Mayor Menino and SophieMy hometown of Boston was one of the first loves of my life. As long as I can remember, I have been passionate about the city – its sports teams, its rich diversity, its skyline, its neighborhoods, and yes, its politics. So last week's passing of Thomas Menino feels personal to me, like it does for countless other "Bostonians" – past, present, or honorary.

Tom Menino was the Mayor of Boston for 20 years, half of my life. One of the most impressive statistics is that he met over 60% of Boston residents during his tenure. A friend mused recently that this is probably an underestimate. Mayor Menino loved being at neighborhood events, from dawn to dark. The people of Boston grounded him and gave him energy. Indeed I was one of many who had the opportunity to meet the Mayor on many occasions, and I am so glad that my daughter met him also.
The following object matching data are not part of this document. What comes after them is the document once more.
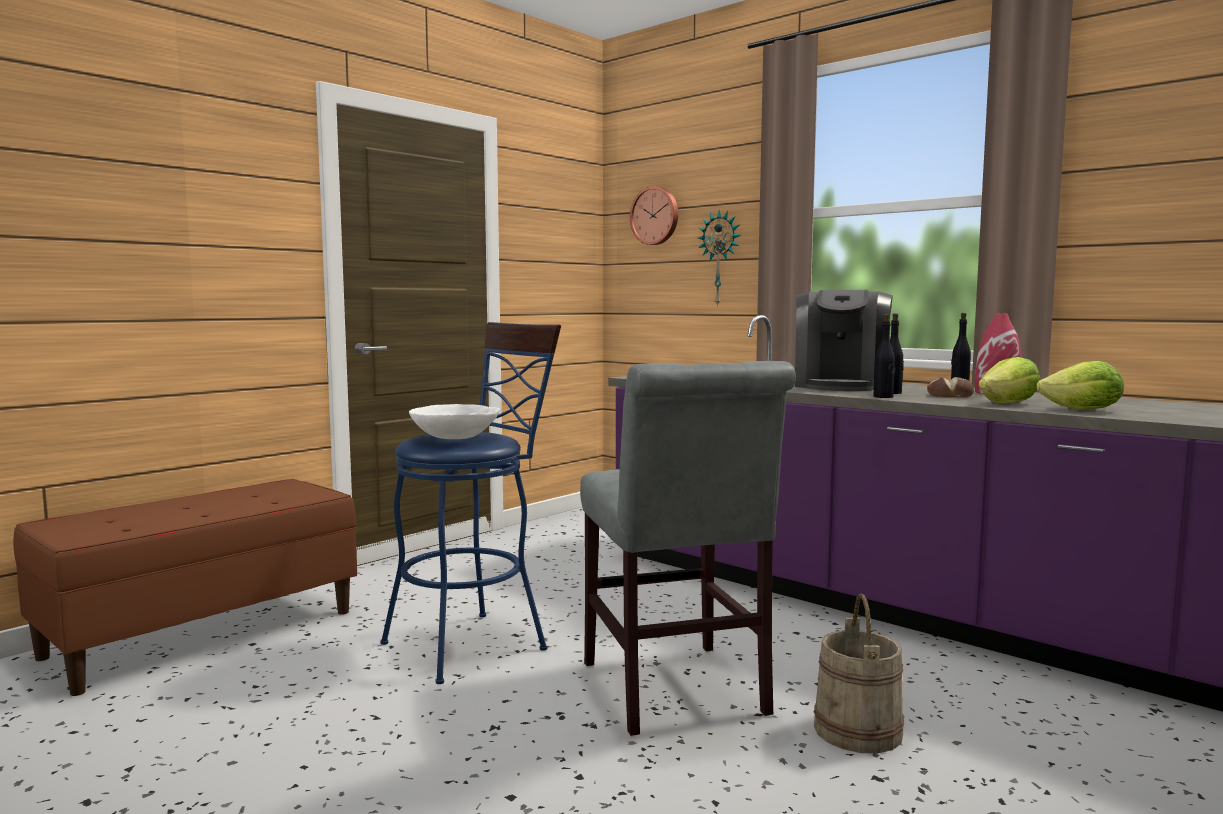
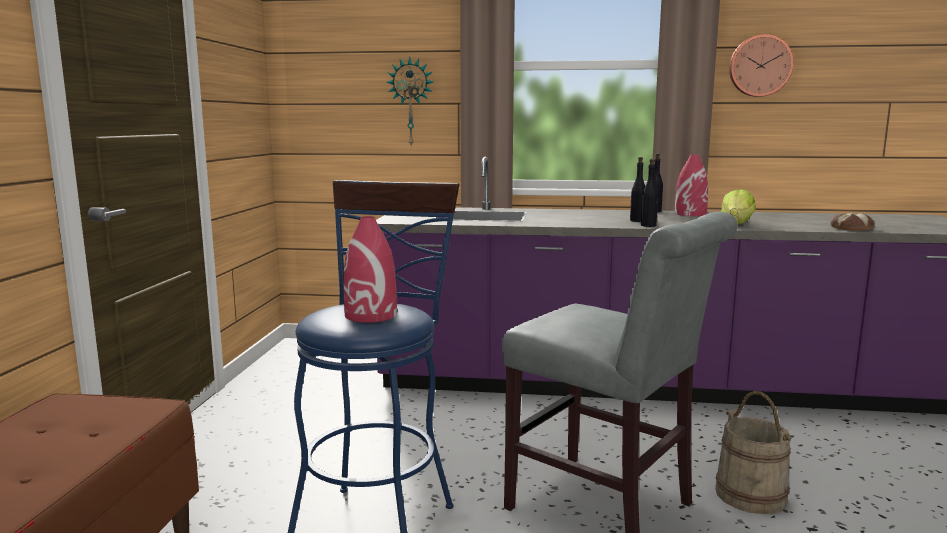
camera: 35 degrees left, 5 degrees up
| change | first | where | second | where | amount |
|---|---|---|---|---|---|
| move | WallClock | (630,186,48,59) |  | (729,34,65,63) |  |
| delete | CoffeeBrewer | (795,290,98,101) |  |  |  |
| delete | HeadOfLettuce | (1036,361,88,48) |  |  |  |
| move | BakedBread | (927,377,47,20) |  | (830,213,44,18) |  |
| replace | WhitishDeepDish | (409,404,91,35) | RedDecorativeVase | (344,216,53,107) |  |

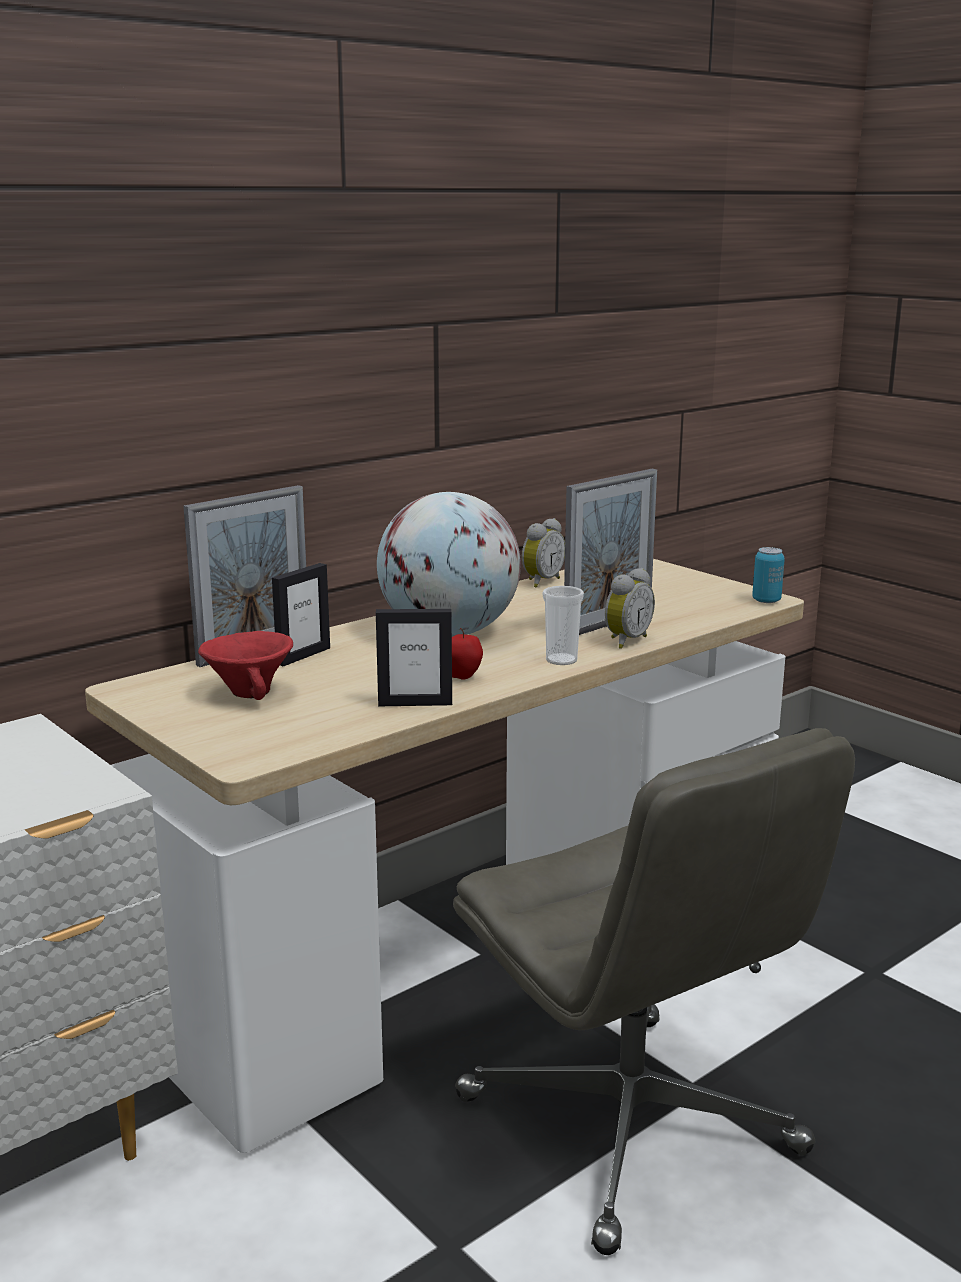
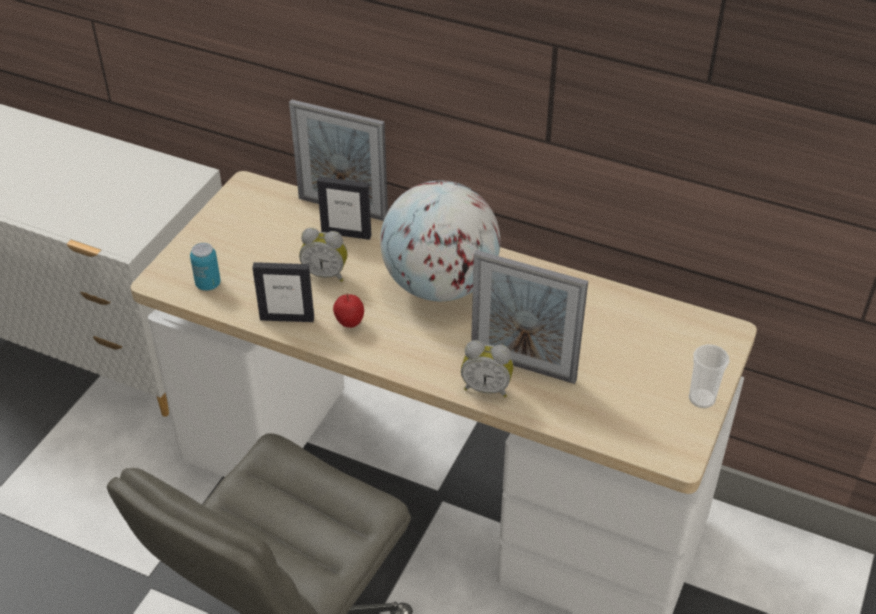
camera: 65 degrees right, 25 degrees up
| change | first | where | second | where | amount |
|---|---|---|---|---|---|
| move | BedsideClock | (522,518,43,70) |  | (299,228,49,54) |  |
| move | Can | (752,547,33,56) |  | (190,243,31,48) |  |
| move | SmallCup | (542,586,42,79) |  | (689,344,40,64) |  |
| rotate | PictureFrame | (376,609,76,97) |  | (252,262,62,60) | 60 degrees counterclockwise |
| delete | RedDeepDish | (198,631,95,69) |  |  |  |

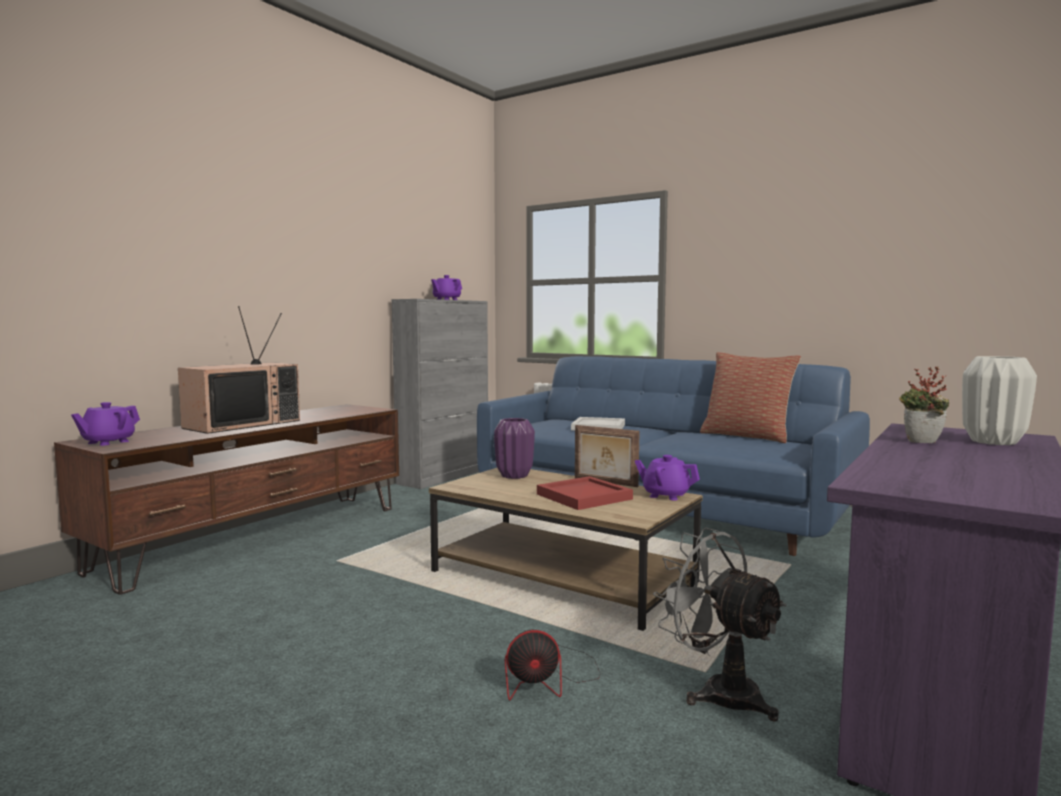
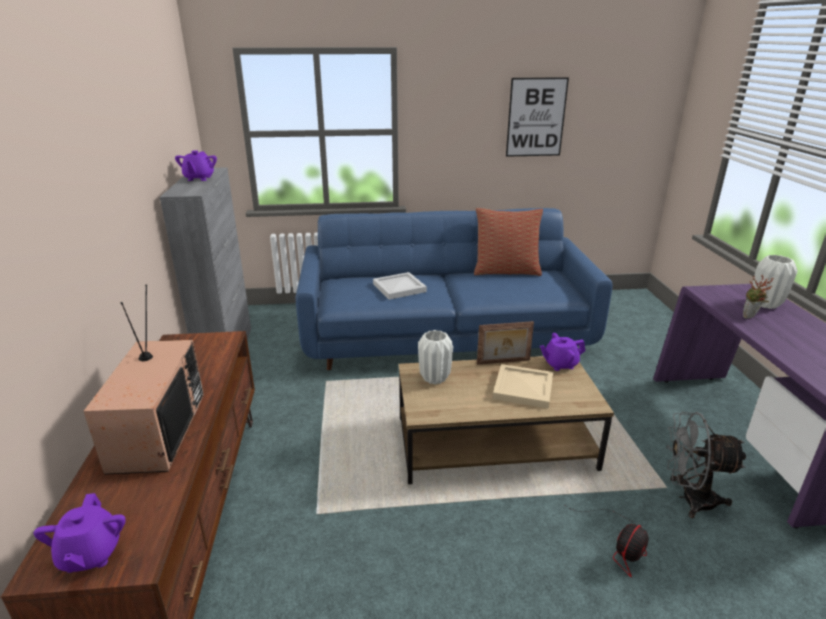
camera: 40 degrees left, 20 degrees up
| change | first | where | second | where | amount |
|---|---|---|---|---|---|
| recolor | PurpleDecorativeVase | (494,418,41,61) | WhitishDecorativeVase | (418,330,35,54) |  |
| recolor | RedServingTray | (537,476,96,34) | BeigeServingTray | (493,364,60,45) |  |
| insert |  |  | WallPicture | (506,77,63,80) |  |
I was fortunate to partner with him and his committed, talented staff on early childhood initiatives. He was an extraordinary leader on behalf of the youngest Bostonians. Like the Center for Early Relationship Support of JF&CS, Mayor Menino believed that you need to support babies as early as possible in their lives to make the biggest impact on their healthy development. Among many other achievements, he founded the Thrive in Five initiative. The launch of "Thrive" was held at the Boston Children's Museum. When Mayor Menino got up to speak, his voice was drowned out by the sounds of kids laughing, yelling, chatting, and running in the museum. I was nervously thinking that maybe this was not a good choice of a venue for the event, because politicians really like to be heard. But then the Mayor paused and stopped talking. During this time, all we could hear were the children. After a few moments, he spoke again. "Listen to that, the most beautiful sounds in the world. They're what it's all about." It was unscripted and heartfelt. Thank you, Mayor Menino, for always remembering what public service really is all about.

kate weldon leblancKate Weldon LeBlanc has been the associate director of CERS since August of 2009. Kate is passionate about child and family issues, particularly on building communities of support for parents. Prior to her arrival at JF&CS, she spent nearly ten years working in the departments of Child Advocacy and Government Relations at Children's Hospital Boston. She holds a BSW from Skidmore College and a MPA from UMass Boston.